Countries such as Argentina, Costa Rica, Ecuador and Paraguay apply the withholding of the Itbis by the financial entities that manage the means of payment
Although with delays, the tax administration is about to announce the start of charging the tax mechanism for digital platforms, such as Airbnb and others, that offer real estate tourism services.
This is a decision of great importance because it will prevent the State continue to stop receiving substantial income that escapes through this route and will ensure conditions to avoid unfair competition, represented by the hotel industry, leveling the field in which local providers of tourist accommodation services operate.
Failure to do so would further complicate the situation for the treasury, as it would encourage investors operating in the hotel industry to migrate to the digital sector and operate from abroad.
In a tax scheme that was not designed for the digital age, a company that, by not delivering its goods or services digitally, faces a higher tax burden, is left at an unsustainable competitive disadvantage.
It is evident that it lacks tax justice that the services offered by digital platforms continue without paying taxes for hosting services while hoteliers do pay them.
This mechanism that will establish the collection of the tax, which varies from one country to another, is yet to be known.
The recommendation of the Organization for Economic Cooperation and Development (OECD) is that the foreign supplier company register as a taxpayer of the itbisthrough a simplified process, in the jurisdiction of the buyer and is responsible for collecting, declaring and paying the tax.
But since it is difficult for small countries to force foreign companies to register and penalize them in case of non-payment of taxes, some Latin American countries have chosen to charge Itbis on digital services purchased abroad, through retention systems in means of payment.

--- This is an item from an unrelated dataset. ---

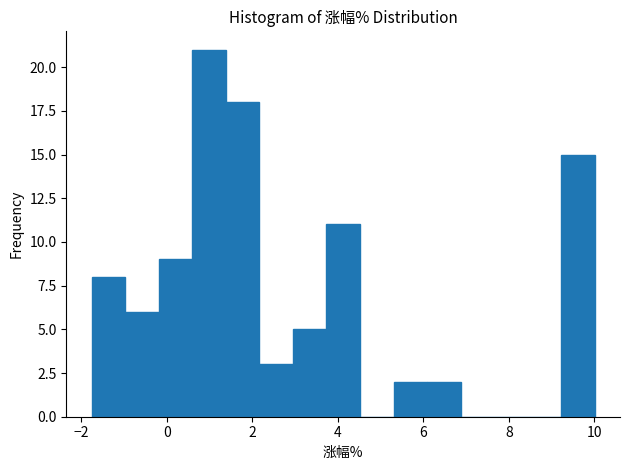

Around what value on the x-axis is the tallest bar? Give the approximate position of its centre, as read against the axis.

1.0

Countries like Argentina, Costa Rica, Ecuador and Paraguay, Non-resident providers are not required to register as taxpayers, but the Itbis withholding is applied by the financial entities that manage the means of payment used to pay for the digital service.
It is estimated that in the country there are 87 thousand rooms of Airbnb while the private hotel sector has 95 thousand rooms. These figures reveal the great growth that real estate tourism that is offered through digital platforms has been registering.
The country should not continue to live, in fiscal matters, with its back turned to the forcefulness of that reality.